«De vraies informations»: c'est ainsi qu'Hillary Clinton a défendu, la semaine dernière, Al-Jazira. Signe de la popularité renouvelée au fil du printemps arabe de la chaîne d'information qatarie, ce plaidoyer n'en a pas moins constitué une surprise aux États-Unis, où Al-Jazira en anglais n'est toujours pas offerte. Conquérir les États-Unis: voilà le défi qu'espère relever Tony Burman, directeur général d'Al-Jazira en anglais. Ce Montréalais d'origine est une figure bien connue de la CBC, mais depuis 2008, il a rejoint les troupes d'Al-Jazira, d'abord à Doha, puis à Washington.

Q. Avez-vous été surpris par le plaidoyer fait par Hillary Clinton devant le Sénat?

R. Nous sommes ravis. On sait qu'il y a un sentiment très positif grandissant au département d'État envers Al-Jazira, ce n'est donc pas une surprise, mais nous avons apprécié qu'elle le fasse de cette façon.

Q. Depuis le renversement d'Hosni Moubarak, en Égypte, Al-Jazira mène une campagne de lobbyisme, notamment dans les médias sociaux, pour que les téléspectateurs américains la réclament («DemandAlJazeera», ndlr). Où en êtes-vous?

R. Plus de 50 000 Américains ont écrit à leur fournisseur de câble. C'est absurde qu'une chaîne de ce calibre, vue dans 200 millions de foyers, ne soit pas offerte dans le plus grand marché du monde. J'étais aussi de cet avis pour le Canada (où Al-Jazira est offerte depuis un an par certains câblos-distributeurs, ndlr). Aux États-Unis, la chaîne est accessible dans certains États. C'est le cas à Washington DC, une ville remplie de drogués de l'information, qui veulent vraiment comprendre ce qu'il se passe. C'est ce que reflète le commentaire d'Hillary Clinton.

Q. Al-Jazira fait parler d'elle depuis sa création en 1996, mais les récents événements du Moyen-Orient ont vraiment mis la chaîne en évidence. Est-ce qu'Al-Jazira vit son heure de gloire ?

R. Tout à fait. C'est un moment-clé dans le monde arabe. Les gens ici en ont conscience et ils veulent comprendre ce qui se passe là-bas. Malheureusement, de nombreuses chaînes américaines ont dû fermer leurs bureaux à l'étranger, faute d'argent.
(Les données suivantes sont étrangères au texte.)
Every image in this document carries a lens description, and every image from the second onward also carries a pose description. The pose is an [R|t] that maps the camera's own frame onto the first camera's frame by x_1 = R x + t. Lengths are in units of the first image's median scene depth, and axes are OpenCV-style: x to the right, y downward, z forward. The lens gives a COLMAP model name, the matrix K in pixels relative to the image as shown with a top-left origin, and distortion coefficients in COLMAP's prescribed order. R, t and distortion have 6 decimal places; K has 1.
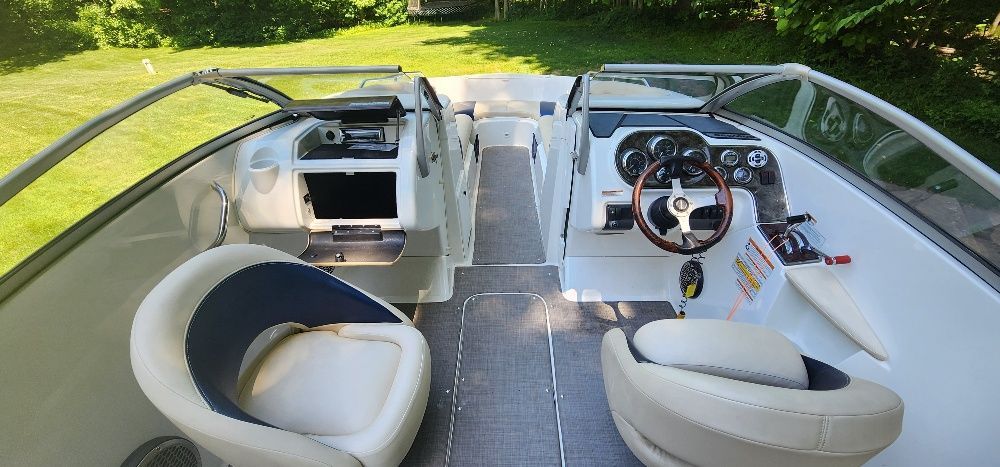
lens RADIAL K [[413.4, 0, 503.2], [0, 413.4, 239.3], [0, 0, 1]] dist [-0.000708, 0.000713]
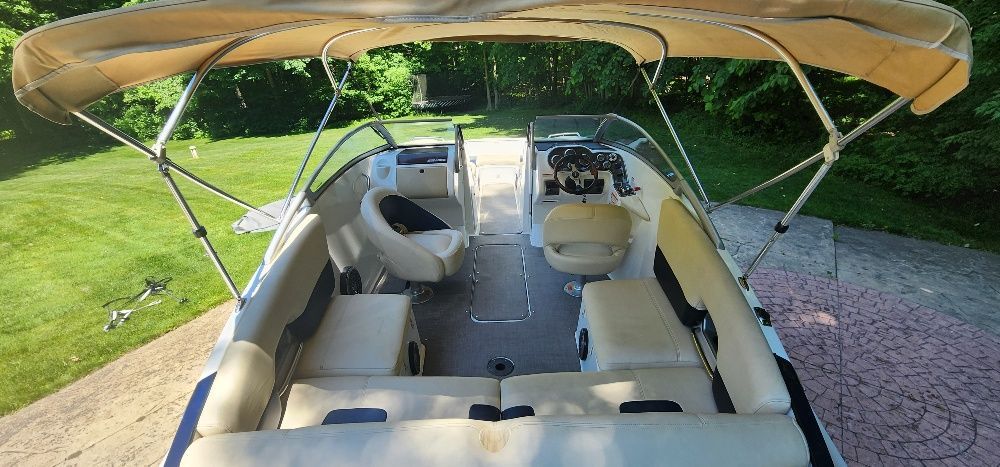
lens RADIAL K [[413.4, 0, 503.2], [0, 413.4, 239.3], [0, 0, 1]] dist [-0.000708, 0.000713]
pose [[0.999613, -0.024861, 0.012504, 0.000539], [0.026758, 0.982105, -0.186426, 0.589387], [-0.007645, 0.186688, 0.982389, -1.001059]]
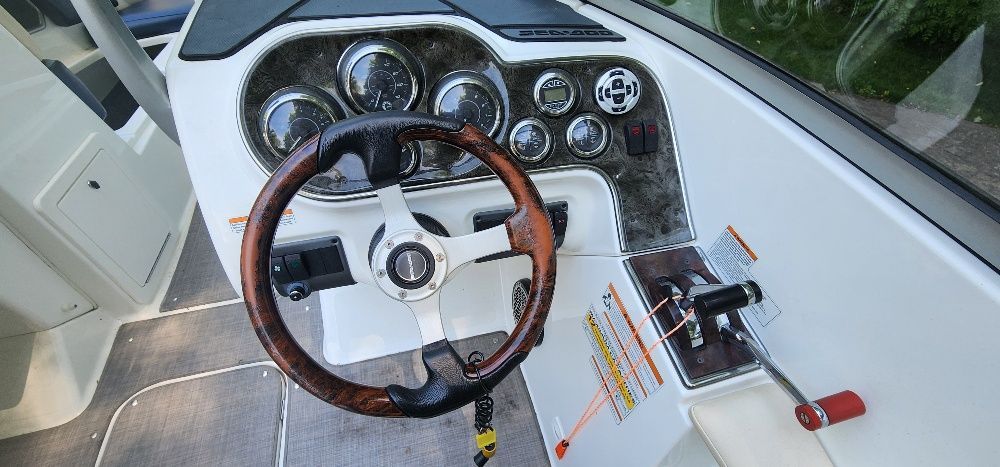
lens RADIAL K [[416.4, 0, 496.9], [0, 416.4, 239.3], [0, 0, 1]] dist [0.001846, 0.000597]
pose [[0.969045, -0.154216, 0.192790, 0.381771], [0.110893, 0.969585, 0.218193, -0.148932], [-0.220576, -0.190060, 0.956673, 0.581983]]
Alors oui, Al-Jazeera vit son heure de gloire, tout comme CNN a eu le sien pendant la guerre du Golfe en 1991.

Q. Quand la révolution a démarré en décembre en Tunisie, certaines rédactions occidentales n'ont pas immédiatement saisi l'importance de ces événements. Sauf Al-Jazira...

R. Je suis entièrement d'accord. Cela montre que sans journalistes et producteurs sur place, on ne peut pas vraiment réaliser ce qui se passe. Al-Jazira a toujours été très présente en Tunisie et en Égypte. Avec Al-Jazeera en anglais et en arabe, on a plus de 70 bureaux, ce qui est plus que la BBC et CNN.

Q. Quelles sont les forces d'Al-Jazira selon vous, par rapport à ses concurrentes britanniques et américaines, mais aussi arabes (Al-Arabiya)?

R. Al-Arabiya et d'autres chaînes ont des reporters dans les pays arabes. Mais Al-Jazira a toujours représenté les gens, pas les hommes politiques. C'est une chaîne vraiment crédible dans le monde arabe. Les autres chaînes ont peut-être des ressources, mais pas cette crédibilité.

Q. Selon vous, quelle influence a eu Al-Jazira sur les sociétés civiles arabes?

R. Les gens prennent de plus en plus conscience de ce qui arrive chez eux. C'est sans précédent: beaucoup de ces sociétés ont été très contrôlées jusqu'à récemment. En voyant le soulèvement en Tunisie, beaucoup de gens se sont rappelés qu'eux aussi pouvaient marcher vers la démocratie. Nous n'avons pas provoqué la révolution, mais le fait de montrer le soulèvement a été très significatif. Clairement, nous soutenons la démocratie, les droits de l'homme, mais nous sommes professionnels. Al-Jazira a été créée par des anciens de la BBC. On a montré ce qui se passait. En soi, c'est ce qui est révolutionnaire.

Q. Quelles sont les ambitions d'Al-Jazira?

R. Nous espérons construire des ponts entre les peuples, apaiser les tensions culturelles. C'est important qu'aux États-Unis, on puisse regarder une chaîne internationale qui couvre le monde. L'actualité dans le monde arabe va encourager les gens à corriger leurs préjugés.